I tried to make an example data set by altering the table with dummy data (created a new tab in the same excel file and deleted the majority of the records). When I did that, my “example” actually showed the first five string columns that I was looking for in the Nominal Value Row Filter configuration. Unfortunately, when I changed the Excel Reader configuration back to my original data set it went back to only showing those string columns after the string column Organization Name and on.
Unfortunately, I cannot recreate the situation. Does using the Column Auto Type Cast node before the Nominal Value Row Filter node help?
If not, May I know what are you trying to do? Maybe we can find an alternative solution.
Thank you so much for trying armingrudd. What I am trying to do is really simple, I have two rows, row0 and row1, in the Last name column that I am trying to filter out of my data set. I am a former Alteryx user and in that software there is a configuration to “skip first N records”. I have not been able to locate an equivalent option in Knime. I know that I can use two row filter nodes, one for each row I am trying to exclude, but I’m looking for an option more dynamic.
The reason why certain columns are not seen in Nominal Value Row Filter (or Splitter) node is because they have more than 60 unique values. In KNIME domain is not automatically calculated for those columns. To solve this you can use Domain Calculator node and uncheck option Restrict number of possible values. For some nodes in node description this is mentioned so it will probably be added for two mentioned above as well. Domain information for columns can be checked in output view under spec tab.

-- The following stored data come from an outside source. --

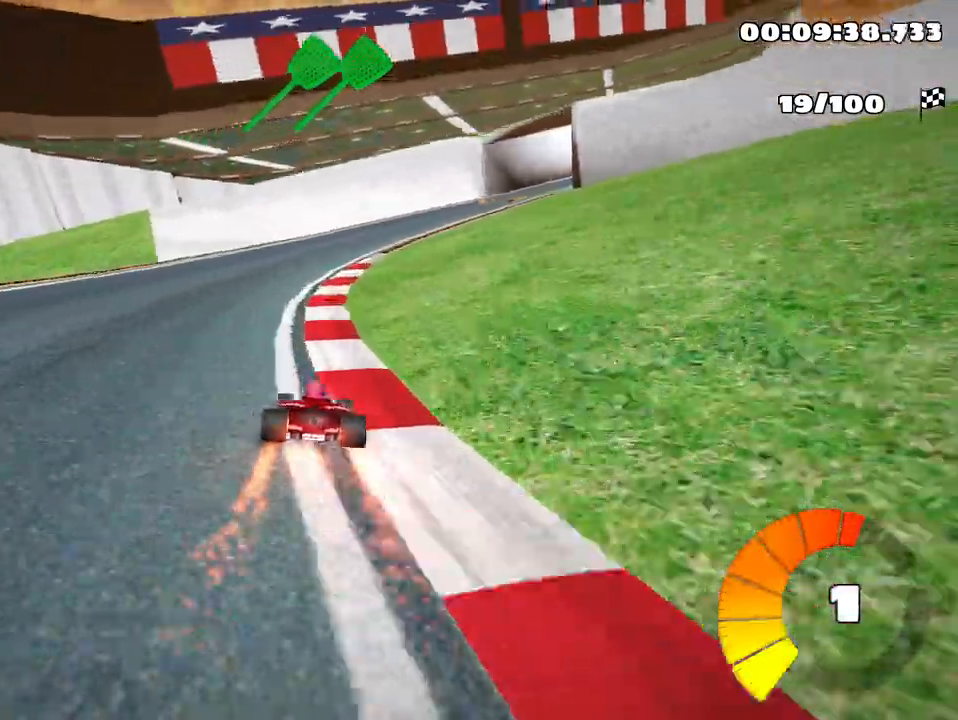
{"keys": ["right", "skid", "up"], "events": [[117, "skid", "down"], [150, "right", "down"]]}
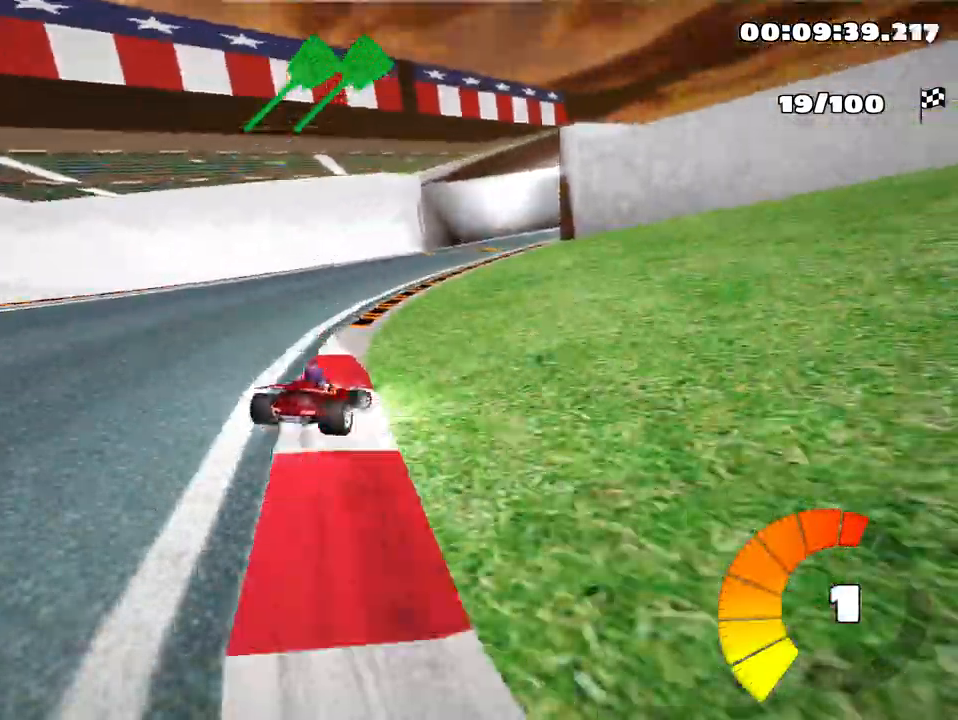
{"keys": ["left", "skid", "up"], "events": [[300, "left", "down"], [350, "right", "up"]]}
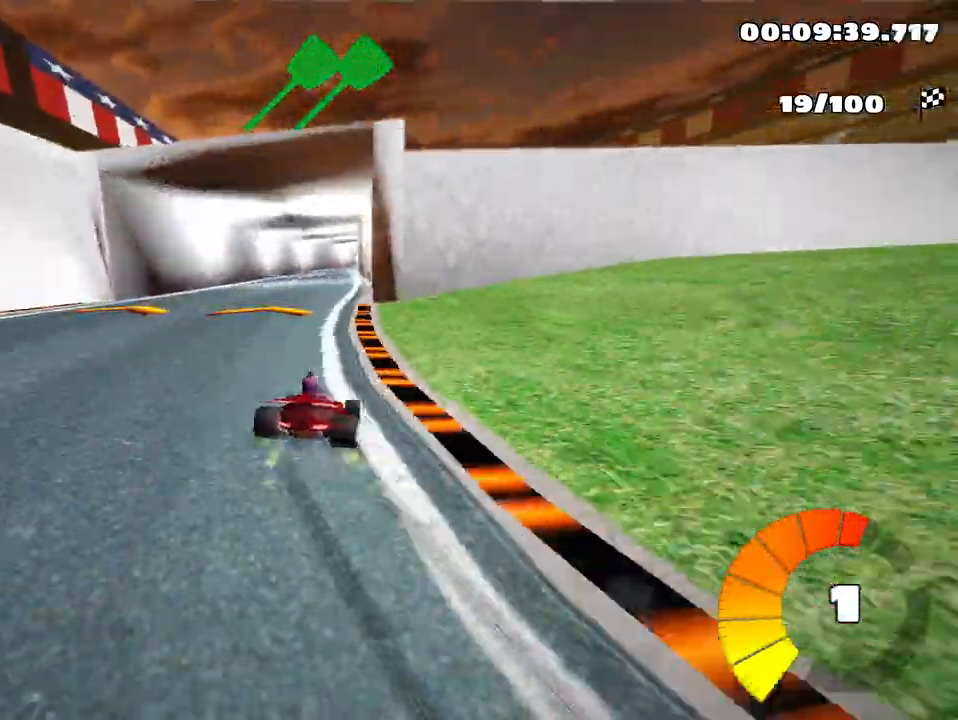
{"keys": ["skid", "up"], "events": [[367, "left", "up"]]}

Now to your row skipping. In Excel Reader node there is option Read entire data sheet, or…. You should uncheck that option and specify from which row to read data. The row number is an absolute number from Excel sheet.
Now to Alteryx switch. Here is topic you can check. There you have links to another two interesting topics and also link to just published guide From Alteryx to KNIME. Hope it will help.
This makes so much sense re: the unique values limitation. My data set has over 50K unique values. I have explored the options in the Excel Reader node to specify from which row to read data but I got a little turned around and frustrated because of the volume of my data set. I run this workflow multiple times a week and I didn’t want to change the excel reader configurations for the column rows every time I changed the input. This sent me on the hunt for a more dynamic option because I will consistently have to delete the first 2 rows of every data set that I generate and run in Knime.
The links that you provided re: the transition from Alteryx are very helpful. I initially was extremely frustrated with my transition but after many late nights of searching the forums for advise and guidance things are definitely getting better.
I truly appreciated everyone helps with trouble shooting this issue!